Beyond the pull model for people, similar patterns are being observed for the Firm as a body. John Seely Brown and John Hagel suggest in McKinsey Quarterly that corporate pursuit of efficiency through centralized push of resources to predictable demand is headed in the wrong direction. They offer a pull model which lets go of control with decentralized group forming to foster innovation.
In the media business, pull approaches have transformed more than just distribution channels. On the production side, a vibrant “remix” culture has emerged thanks to the availability of widely affordable digital audio-editing tools, which make it possible for DJs in nightclubs and other music fans to pull in tracks from a variety of music sources and to recombine them. “Blogging” tools help users “publish” their own writings, music, or photographs, most often by pulling in content from a broad range of sources and creatively mixing and commenting on it.
Augmenting the capabilities of people to turn flows into stocks, and take action, goes against the Industrial era model of automating the deployment of assets. Most firms will not be able to make this transition because it requires sharing assets and intellectual property to reduce transaction costs and enable innovation. Sharing control or property is a gesture that enables the firm to tap into commons-based peer production and more adaptive organizational structures.

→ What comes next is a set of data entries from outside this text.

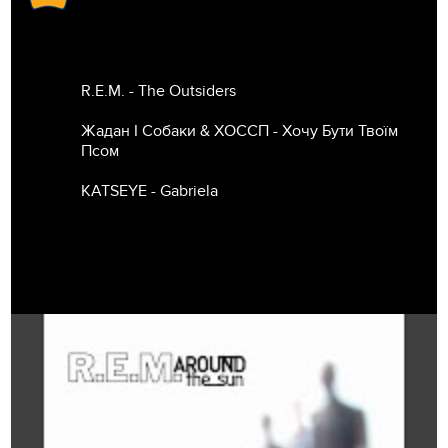
R.E.M. - The Outsiders
Жадан І Собаки & ХОССП - Хочу Бути Твоїм
Псом
KATSEYE - Gabriela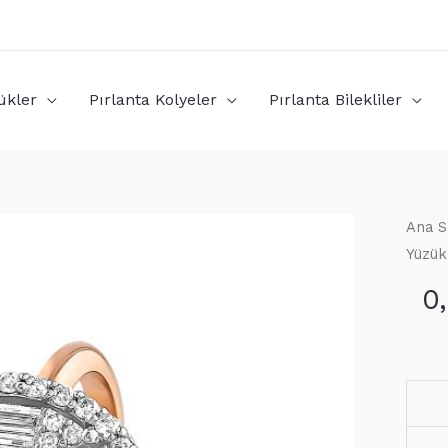
ükler
Pırlanta Kolyeler
Pırlanta Bilekliler
Ana S
Yüzük
0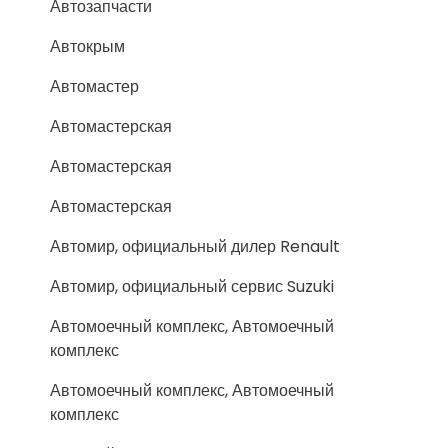
Автозапчасти
Автокрым
Автомастер
Автомастерская
Автомастерская
Автомастерская
Автомир, официальный дилер Renault
Автомир, официальный сервис Suzuki
Автомоечный комплекс, Автомоечный
комплекс
Автомоечный комплекс, Автомоечный
комплекс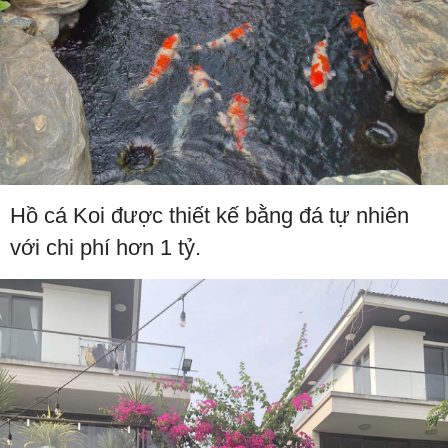
Hồ cá Koi được thiết kế bằng đá tự nhiên
với chi phí hơn 1 tỷ.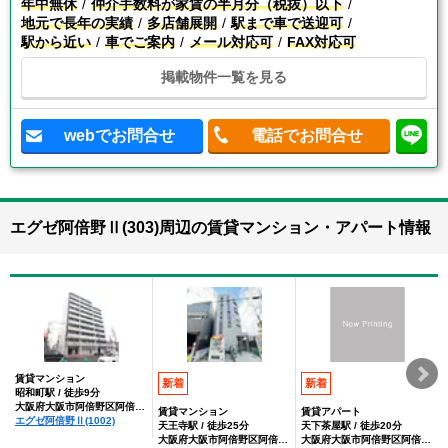
年中無休
仲介手数料が家賃の半月分（税抜）以下
地元で長年の実績
多店舗展開
駅まで車で送迎可
駅から近い
車でご案内
メール対応可
FAX対応可
掲載物件一覧を見る
webでお問合せ
電話でお問合せ
エグゼ阿倍野Ⅱ(303)周辺の賃貸マンション・アパート情報
賃貸マンション
新着
新着
昭和町駅 / 徒歩9分
大阪府大阪市阿倍野区阿倍野元町
賃貸マンション
賃貸アパート
エグゼ阿倍野Ⅱ(1002)
天王寺駅 / 徒歩25分
天下茶屋駅 / 徒歩20分
大阪府大阪市阿倍野区阿倍野元町
大阪府大阪市阿倍野区阿倍野元町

Traditional marketing attempts to directly influence it’s audience to purchase a product pushed out into a market. By contrast, marketing strategies that seek to include active consumers in the process of production, distribution and influence generate pull. And when active consumers have tools of choice for engagement, it’s really the only strategy left available.

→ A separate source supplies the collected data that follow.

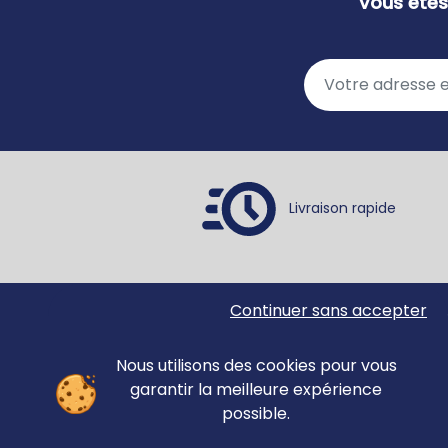
Vous êtes
Raisonnement
Récit
Repérage spatial
Repérage spatial - Mémoire
Résolution de problèmes
Retard de parole
Segmentation
Sémantique
Livraison rapide
Syllabes
Syntaxe
Voix
Continuer sans accepter
Ortho Édition
Accue
78 rue Jean Jaurès
Matér
62330 ISBERGUES
Nous utilisons des cookies pour vous
Évalu
FRANCE
garantir la meilleure expérience
Revue
possible.
anno
Forma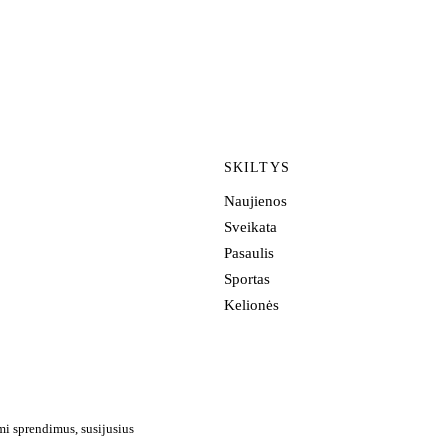
SKILTYS
Naujienos
Sveikata
Pasaulis
Sportas
Kelionės
mi sprendimus, susijusius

Because of the incentives of Industrial era firms, the one tool of choice that active consumers will not likely be able to leverage is ownership of their own identity. If it were not for regulation, we would in many cases not even have shared control of identity between individual and firm, even though my identity is inherently my property. But this identity as property is traded freely between firms. And when a firm leverages such crudely mercantile identity within push marketing methods such as direct marketing — there is no gesture or social verb — just a direct assault on you sensibilities. No wonder we stopped consuming passively and want our identity back.